Once again, about half the field is gone and the blinds are 200-400 with a 50 ante. My stack is at around 5500 and fading fast. My table draw was very favorable, and there are many bad players. One of the bad players is a total nit–a very conservative player that is scared to put his chips in play. He has me covered and is in the big blind when I pick up pocket queens in middle position. I am technically in all in-or-fold territory, but I know that most of the players at the table, including the big blind, are not savvy enough to know this. I instead raise to 1000 in order to induce action. Everyone folds to the big blind, who calls.
The flop is Q-10-x with two diamonds, giving me top set. The big blind checks, and I desperately need him to catch something (flush draw be damned), so I check behind. The turn is the ace of clubs, and the big blind bets 400 into the 2500-chip pot. I put him on a weak ace and flat call. The river is the jack of spades, making the board A-Q-J-10-x. My set of queens no longer looks so good when the big blind fires 2000 into the pot. From almost any other player, I would instacall this bet, because a bluff is very possible in light of the prior action. However, this player was a very scared player who was clearly uncomfortable playing in a tournament of any magnitude. My gut began to scream “fold!” but I’ve been trained to calculate pot odds and not to discount the possibility of a bluff. Both these factors made this an obvious call. But somehow calling didn’t feel right. I called anyway. Despite being virtually certain I was beat. The nit showed A-K and took down the pot, crippling me. Unbelievably, he didn’t reraise all in preflop with big slick.

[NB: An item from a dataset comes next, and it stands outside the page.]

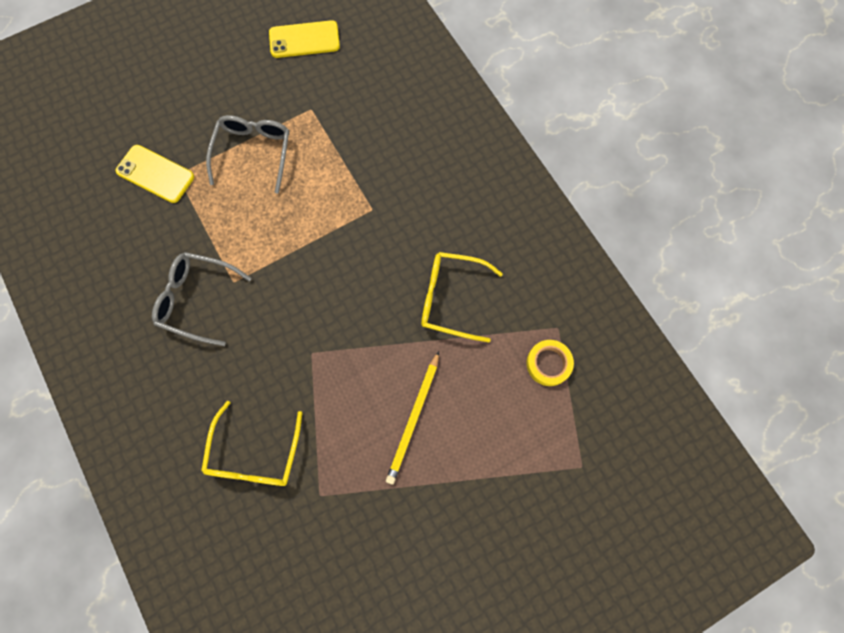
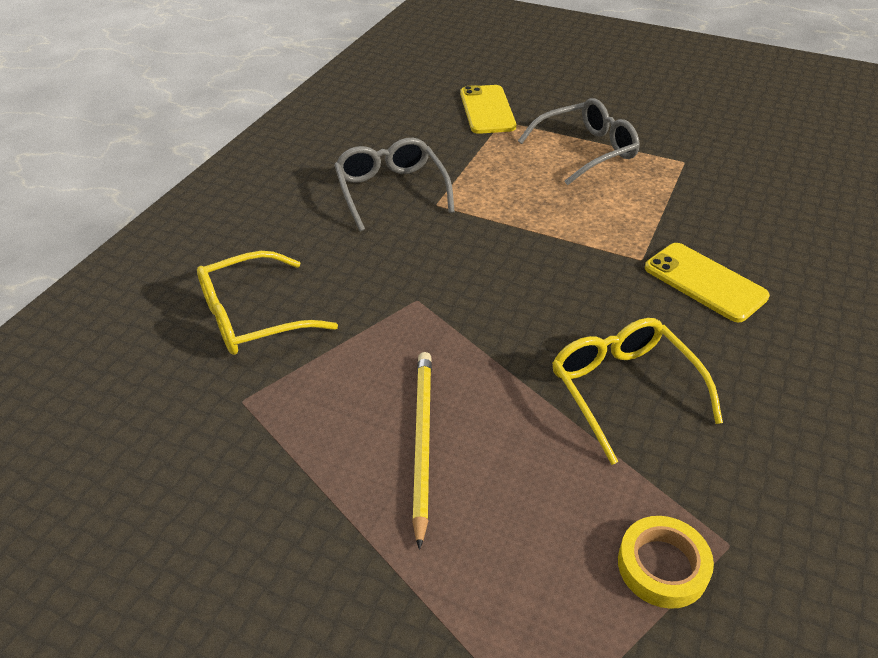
camera: 55 degrees right, 30 degrees down
(304, 40) = (745, 123): yellow phone -> yellow phone (704, 282)
(413, 419) = (422, 441): yellow pencil -> yellow pencil turned 105 degrees clockwise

A few years ago, prior to my exhaustive exploration of poker manuals, I would have laid down both of the hands I desribed without much thought. I would have felt beat and thus simply gotten away. My education actually was detrimental in those two hands. But before I can curse those stupid books, I need to remember that I probably never would have advanced as far in those two tournaments without them.
I think good tournament players understand all the important NLHE tourney concepts, most of which have now been written about in books I’m very familiar with. The really great tournament players not only understand these concepts, but also know the exact right times to disregard them, trust their gut and go with their read of specific situation and do something unorthodox. I’m still fine-tuning the delicate balance between my knowledge and my “feel.” I owe my lack of success on this trip to the fact that my game isn’t 100% fine-tuned.